#### Exercise directions
Print every line below exactly as written, but leave the pictures behind.

BEGIN Information shown

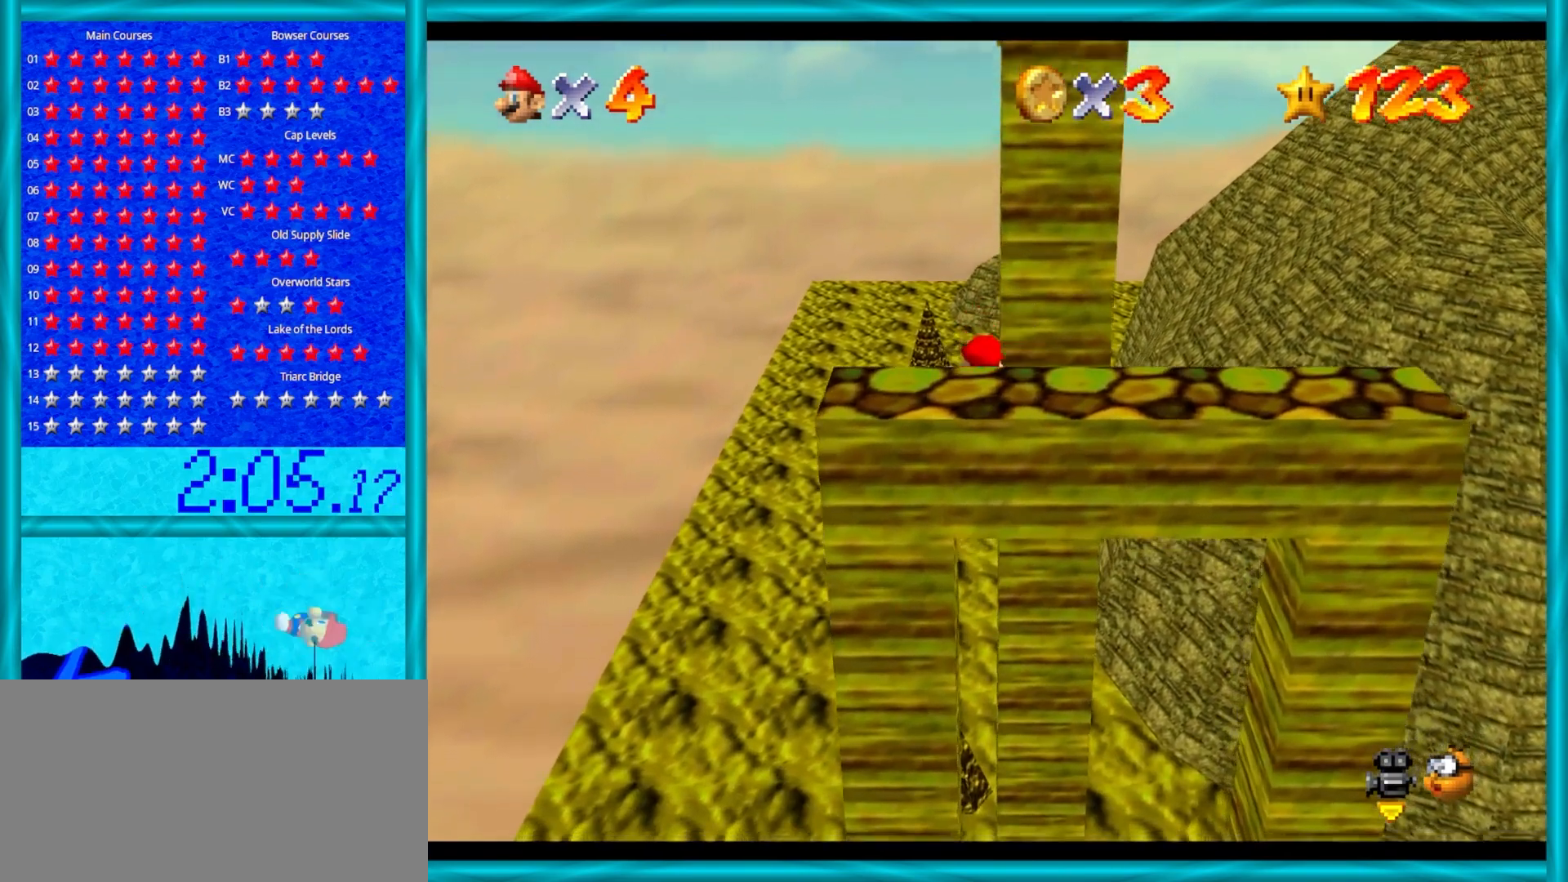
{"buttons": [], "left_stick": "up-right", "events": [[67, "A", "up"], [183, "Z", "up"], [317, "C_DOWN", "down"], [317, "C_LEFT", "down"], [383, "left_stick", "up-right"], [417, "C_LEFT", "up"], [467, "C_DOWN", "up"]]}
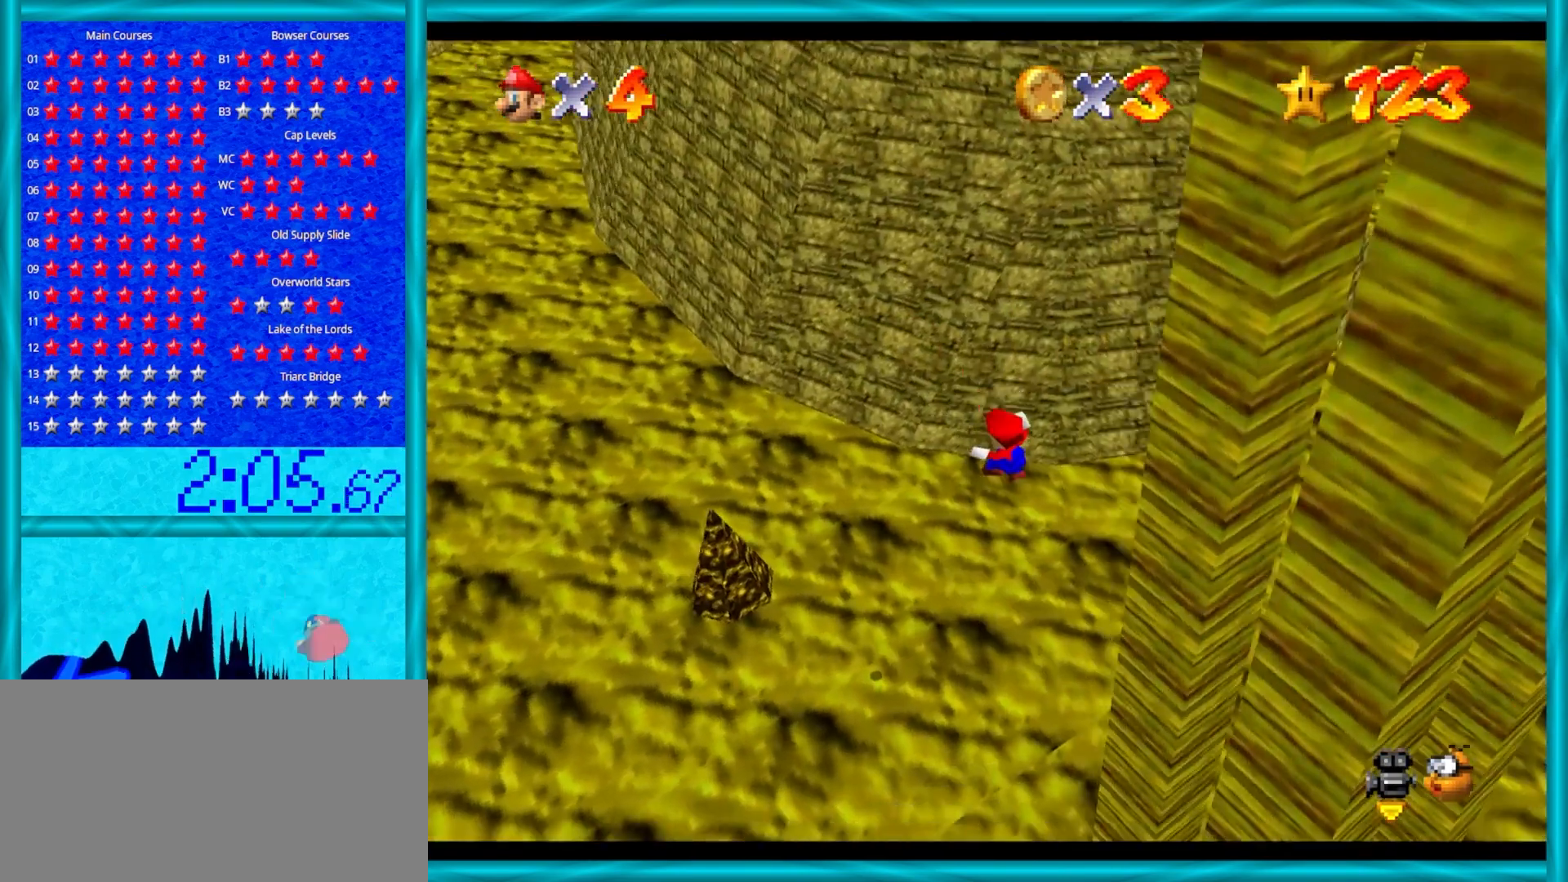
{"buttons": ["A"], "left_stick": "up-left", "events": [[17, "left_stick", "up"], [150, "C_LEFT", "down"], [283, "C_LEFT", "up"], [367, "A", "down"], [500, "left_stick", "up-left"]]}
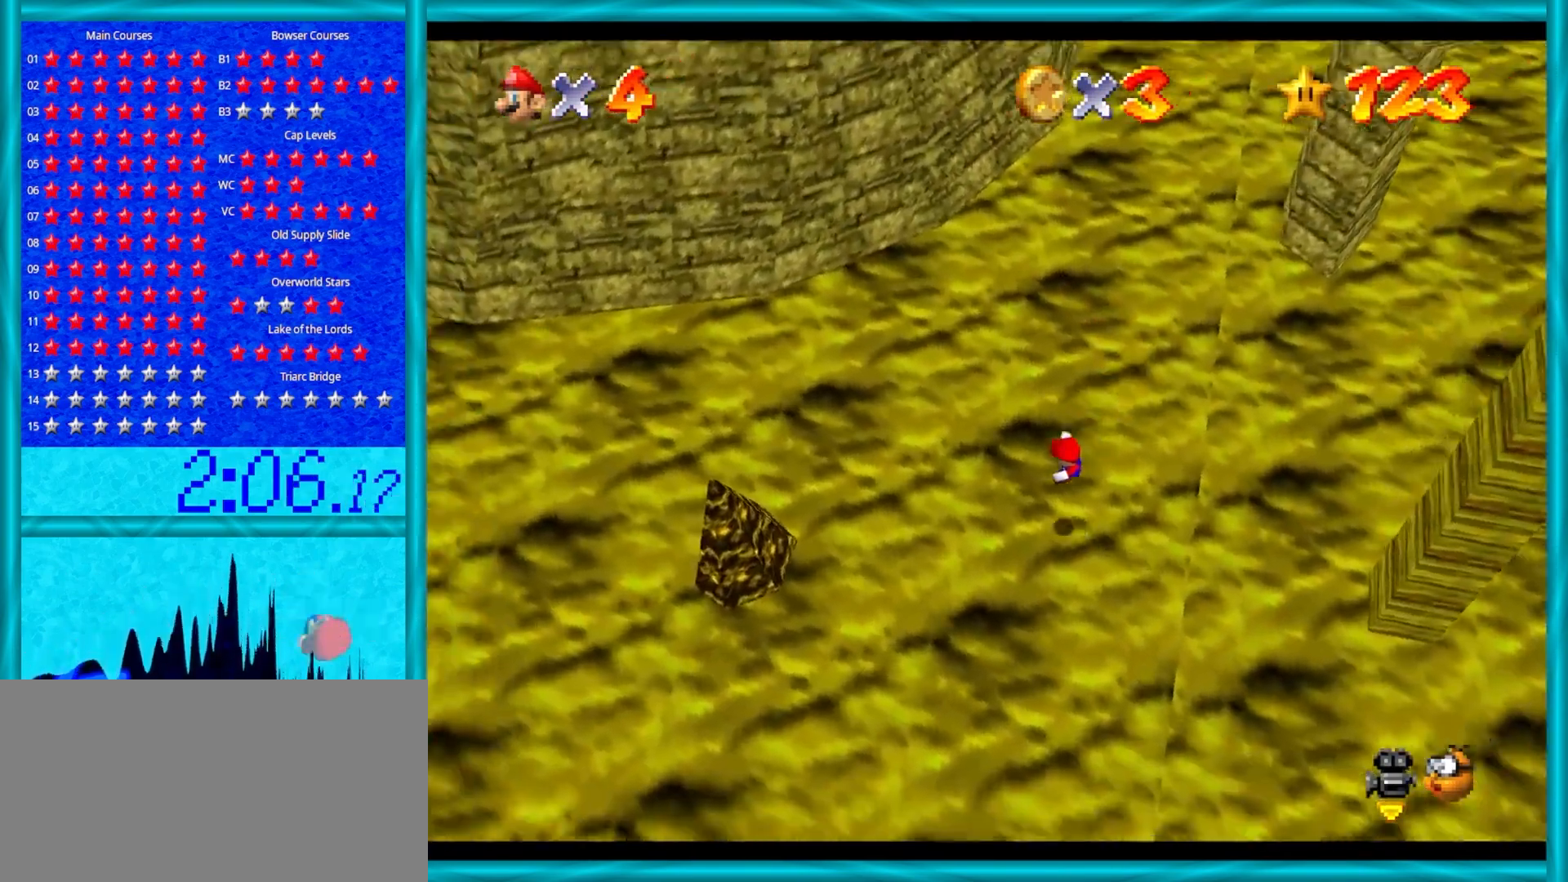
{"buttons": ["A"], "left_stick": "up-left", "events": []}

END Information shown

#### Answer to this problem
{"buttons": [], "left_stick": "up-right", "events": [[67, "A", "up"], [183, "Z", "up"], [317, "C_DOWN", "down"], [317, "C_LEFT", "down"], [383, "left_stick", "up-right"], [417, "C_LEFT", "up"], [467, "C_DOWN", "up"]]}
{"buttons": ["A"], "left_stick": "up-left", "events": [[17, "left_stick", "up"], [150, "C_LEFT", "down"], [283, "C_LEFT", "up"], [367, "A", "down"], [500, "left_stick", "up-left"]]}
{"buttons": ["A"], "left_stick": "up-left", "events": []}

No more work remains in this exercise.